Hint: For example, importing data, understanding the data, data exploration, etc.
What Dave did in this video that I thought was really cool was that he was analyzing things based on what his audience wanted to see. So people in the comments were sudgesting all sorts of things to look at and what he did was import the code to see that specific set of data and analyize it. So what he would do for this specific data set was he would read the quesiton on the side and then import the code and put it into a line chart graph so that he can see the changes over the years. After he got the chart pulled up he would expand the chart to make it a bigger size and then he would talk about correlation and why things played out this specific way. One cool example that I saw in the video was he wanted to disect the margin of victory over the years, so he plugged all the code in and he talked and pulled out a graph from the data. In the graph it was very easy to talk see that when the race first started the intial winners would take victories by a long span of time and that number has drastically decreased over the years until now were the margin of victory is only within a few minutes. He used this and many other data sets to determine the conclusion that while the bikes advanced so did the whole speed of the race increased and has put more people in the postion to win right at the very end.
The big thing that he kept coming back to and creating to show all of his data were the line charts. I rember making line charts in class to represent data sets over time. Now we just made one big one for the housing market however david made tons of them to analyze how different winners preformed over the years in the Tour de France helping him draw to his major conclusions. One example that he did was look at the average speed of the racers and back 100 years ago the line was really low and then over about a 10 year gap it skyrocketed to a much faster pace.

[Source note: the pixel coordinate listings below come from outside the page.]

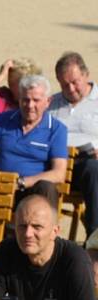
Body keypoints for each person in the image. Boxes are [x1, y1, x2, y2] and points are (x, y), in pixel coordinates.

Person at [0, 74, 68, 207]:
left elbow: (59, 173)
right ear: (19, 99)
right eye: (25, 99)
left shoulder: (57, 129)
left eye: (36, 100)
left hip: (31, 190)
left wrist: (21, 182)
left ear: (48, 101)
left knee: (46, 188)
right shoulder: (3, 120)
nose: (30, 105)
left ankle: (42, 226)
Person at [48, 52, 98, 236]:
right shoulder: (50, 104)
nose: (70, 88)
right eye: (64, 84)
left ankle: (95, 239)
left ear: (86, 74)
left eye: (74, 81)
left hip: (89, 164)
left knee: (94, 169)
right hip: (57, 163)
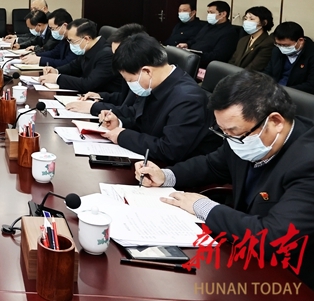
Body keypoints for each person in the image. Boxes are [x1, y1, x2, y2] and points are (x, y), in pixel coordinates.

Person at [135, 71, 314, 288]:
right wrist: (166, 176)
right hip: (244, 252)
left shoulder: (308, 162)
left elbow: (274, 238)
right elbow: (212, 165)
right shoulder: (245, 136)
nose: (229, 139)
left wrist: (205, 207)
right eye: (223, 131)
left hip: (291, 278)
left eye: (233, 132)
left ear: (275, 121)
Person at [96, 34, 221, 164]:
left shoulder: (188, 99)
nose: (130, 85)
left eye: (130, 80)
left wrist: (122, 136)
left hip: (174, 168)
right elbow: (142, 119)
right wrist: (119, 123)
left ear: (147, 72)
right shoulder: (155, 84)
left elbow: (169, 150)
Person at [65, 23, 145, 116]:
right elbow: (124, 97)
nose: (115, 59)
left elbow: (132, 113)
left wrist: (93, 107)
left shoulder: (145, 80)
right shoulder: (130, 69)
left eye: (118, 55)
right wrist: (101, 96)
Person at [39, 18, 122, 94]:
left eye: (72, 41)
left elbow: (88, 84)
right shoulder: (88, 48)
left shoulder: (107, 55)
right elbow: (73, 66)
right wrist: (56, 71)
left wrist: (57, 78)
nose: (70, 44)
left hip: (104, 99)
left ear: (86, 39)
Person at [178, 0, 239, 67]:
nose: (209, 15)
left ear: (223, 14)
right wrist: (187, 45)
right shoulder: (207, 26)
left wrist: (196, 56)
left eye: (212, 12)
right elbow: (196, 40)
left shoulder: (229, 33)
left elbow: (218, 56)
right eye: (208, 12)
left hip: (205, 64)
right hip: (192, 58)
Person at [263, 21, 314, 94]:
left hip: (298, 95)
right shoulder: (277, 51)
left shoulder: (311, 54)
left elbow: (311, 85)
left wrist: (282, 91)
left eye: (286, 45)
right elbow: (268, 73)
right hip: (274, 92)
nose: (282, 48)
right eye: (278, 44)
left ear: (301, 41)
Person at [228, 6, 275, 71]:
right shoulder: (243, 40)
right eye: (245, 18)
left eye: (251, 19)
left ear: (264, 22)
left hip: (250, 76)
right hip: (235, 74)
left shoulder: (268, 43)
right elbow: (233, 61)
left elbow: (255, 67)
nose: (247, 21)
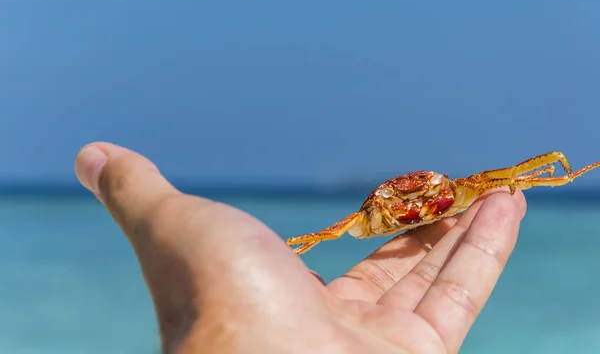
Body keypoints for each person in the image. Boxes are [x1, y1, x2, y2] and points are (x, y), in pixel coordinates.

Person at [74, 142, 526, 354]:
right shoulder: (370, 213)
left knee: (500, 185)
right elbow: (330, 231)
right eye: (401, 198)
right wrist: (288, 250)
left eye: (422, 194)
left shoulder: (453, 189)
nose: (415, 204)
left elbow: (498, 176)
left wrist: (553, 172)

One really cool conclusion that he came to over the course of the video is that its not the people that are advancing, it is the equiptment. What I mean by this is that over the years he noticed that the race times were getting significantly faster and the winning margin of the winners were also shrinking significantly. He tried many different variable to try to determine why this would be that case, the first thing he was thinking was that maybe the athletes are getting better, however since he new all the winners attributes there were no distinct patterens in the between the different racers. But the end conclusion were that the bikes were getting better and could be made to move faster and more efficently allowing for the average speed to be significantly increased.

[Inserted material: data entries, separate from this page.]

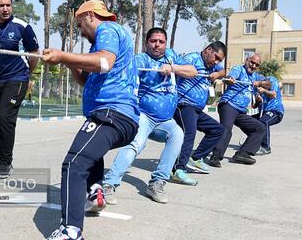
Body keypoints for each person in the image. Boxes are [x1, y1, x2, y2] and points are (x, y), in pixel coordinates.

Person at [42, 0, 139, 240]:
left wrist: (63, 53)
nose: (81, 30)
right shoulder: (102, 43)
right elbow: (87, 80)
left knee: (74, 164)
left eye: (80, 24)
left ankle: (70, 231)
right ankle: (95, 192)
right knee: (90, 152)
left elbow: (103, 62)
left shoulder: (108, 30)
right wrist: (67, 61)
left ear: (89, 16)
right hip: (117, 116)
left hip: (112, 113)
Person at [102, 28, 197, 205]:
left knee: (177, 135)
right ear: (146, 43)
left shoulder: (170, 56)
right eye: (153, 41)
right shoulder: (140, 60)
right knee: (135, 144)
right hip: (144, 116)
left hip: (165, 121)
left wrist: (173, 68)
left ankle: (157, 183)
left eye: (161, 42)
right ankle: (109, 184)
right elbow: (122, 78)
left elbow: (193, 71)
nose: (157, 45)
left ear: (166, 43)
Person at [0, 0, 39, 179]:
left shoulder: (22, 26)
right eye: (1, 5)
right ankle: (1, 158)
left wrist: (27, 73)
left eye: (8, 5)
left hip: (17, 78)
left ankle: (6, 162)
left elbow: (34, 53)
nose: (6, 9)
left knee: (4, 117)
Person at [172, 42, 226, 180]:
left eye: (220, 60)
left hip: (197, 108)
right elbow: (176, 69)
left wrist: (218, 73)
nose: (217, 62)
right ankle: (177, 169)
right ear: (208, 50)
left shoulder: (212, 65)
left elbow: (225, 71)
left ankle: (196, 158)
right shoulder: (191, 59)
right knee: (189, 133)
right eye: (216, 57)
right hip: (183, 104)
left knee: (217, 129)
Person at [207, 54, 271, 167]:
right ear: (247, 60)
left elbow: (269, 84)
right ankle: (215, 157)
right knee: (226, 129)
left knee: (259, 128)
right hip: (229, 105)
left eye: (257, 64)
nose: (253, 65)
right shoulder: (238, 69)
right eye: (252, 62)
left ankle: (242, 154)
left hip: (241, 111)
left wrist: (260, 83)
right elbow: (229, 79)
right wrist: (230, 80)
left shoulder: (255, 76)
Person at [254, 76, 284, 155]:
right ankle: (253, 143)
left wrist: (264, 91)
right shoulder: (257, 87)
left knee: (263, 122)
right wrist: (258, 101)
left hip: (276, 111)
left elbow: (273, 94)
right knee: (251, 122)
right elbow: (255, 106)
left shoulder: (272, 80)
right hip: (265, 112)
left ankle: (266, 148)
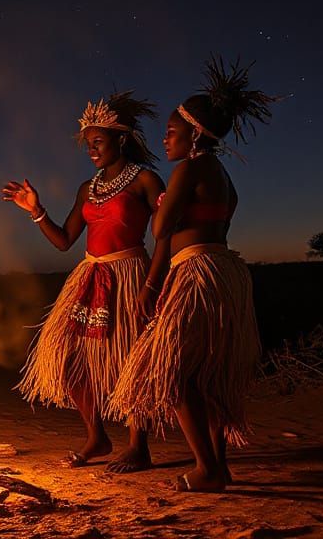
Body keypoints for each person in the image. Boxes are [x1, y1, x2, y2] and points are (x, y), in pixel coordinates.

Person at [108, 58, 275, 492]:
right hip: (223, 271)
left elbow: (161, 230)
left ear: (195, 135)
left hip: (197, 272)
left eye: (171, 131)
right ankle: (218, 467)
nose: (165, 138)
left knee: (172, 373)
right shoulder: (223, 176)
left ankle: (206, 467)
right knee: (210, 373)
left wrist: (164, 204)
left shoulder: (188, 169)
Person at [3, 91, 167, 473]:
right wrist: (35, 210)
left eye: (99, 142)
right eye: (88, 144)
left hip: (130, 275)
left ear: (121, 139)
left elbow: (166, 233)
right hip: (90, 277)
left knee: (131, 358)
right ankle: (97, 436)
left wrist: (152, 285)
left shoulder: (145, 180)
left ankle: (138, 446)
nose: (92, 150)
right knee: (68, 359)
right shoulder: (86, 188)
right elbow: (63, 241)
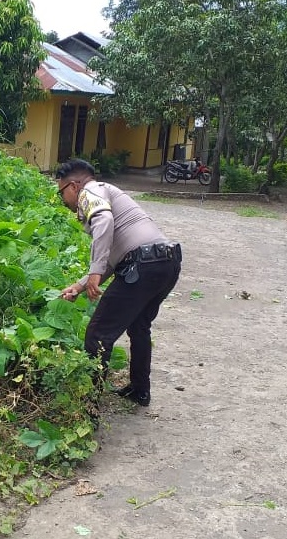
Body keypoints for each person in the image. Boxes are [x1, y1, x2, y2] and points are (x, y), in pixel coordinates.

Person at [56, 158, 181, 407]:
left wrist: (94, 271)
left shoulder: (90, 190)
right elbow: (117, 258)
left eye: (61, 193)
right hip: (166, 262)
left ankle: (88, 408)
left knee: (97, 334)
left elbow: (104, 222)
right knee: (138, 326)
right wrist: (81, 285)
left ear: (72, 186)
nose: (63, 200)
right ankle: (140, 390)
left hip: (143, 264)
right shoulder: (107, 194)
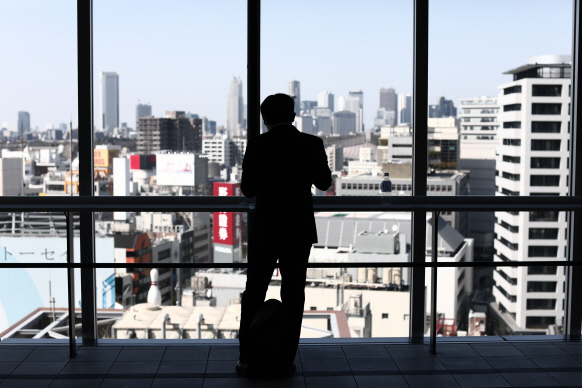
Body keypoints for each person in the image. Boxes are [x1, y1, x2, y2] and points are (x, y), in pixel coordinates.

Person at [237, 93, 332, 377]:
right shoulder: (311, 144)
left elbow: (248, 189)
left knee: (254, 291)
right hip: (297, 228)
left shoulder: (257, 145)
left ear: (265, 119)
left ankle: (247, 357)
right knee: (293, 293)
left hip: (266, 228)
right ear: (293, 115)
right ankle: (285, 357)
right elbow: (325, 183)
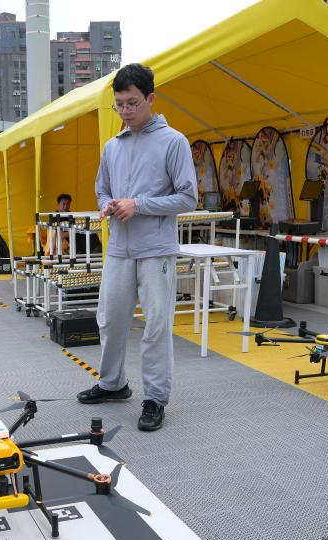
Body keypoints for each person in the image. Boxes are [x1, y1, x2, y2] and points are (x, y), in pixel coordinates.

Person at [76, 63, 197, 431]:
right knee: (110, 320)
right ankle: (113, 383)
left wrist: (138, 204)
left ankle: (155, 398)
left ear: (151, 99)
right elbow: (102, 188)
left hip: (155, 250)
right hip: (118, 250)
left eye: (132, 103)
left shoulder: (173, 141)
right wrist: (108, 203)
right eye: (119, 105)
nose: (126, 111)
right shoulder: (112, 146)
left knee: (156, 327)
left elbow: (188, 197)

I am a really big sports guy so I love looking at different data sets between athletes to try to determine what makes an athlete dominate and what makes an athlete just alright. So I thought that this was just a really interesting video to try to determine how the speed of the bikers were getting better and what are the physical attributes of an athletes that won. I also really liked the conclusion that I just talked about in the paragraph above when I mentioned that the bikes were advancing which is why athletes were advancing. I think this is such an interesting thought process, we hear all the time today and we talk so much about the all time greats in sport and who is the best of all time but I think technology advancments and our knowledge of medical science plays such a huge role in that. Athletes are better today because we as a society know much more about what athletes can do to become more dominate than they were 30-40 years ago.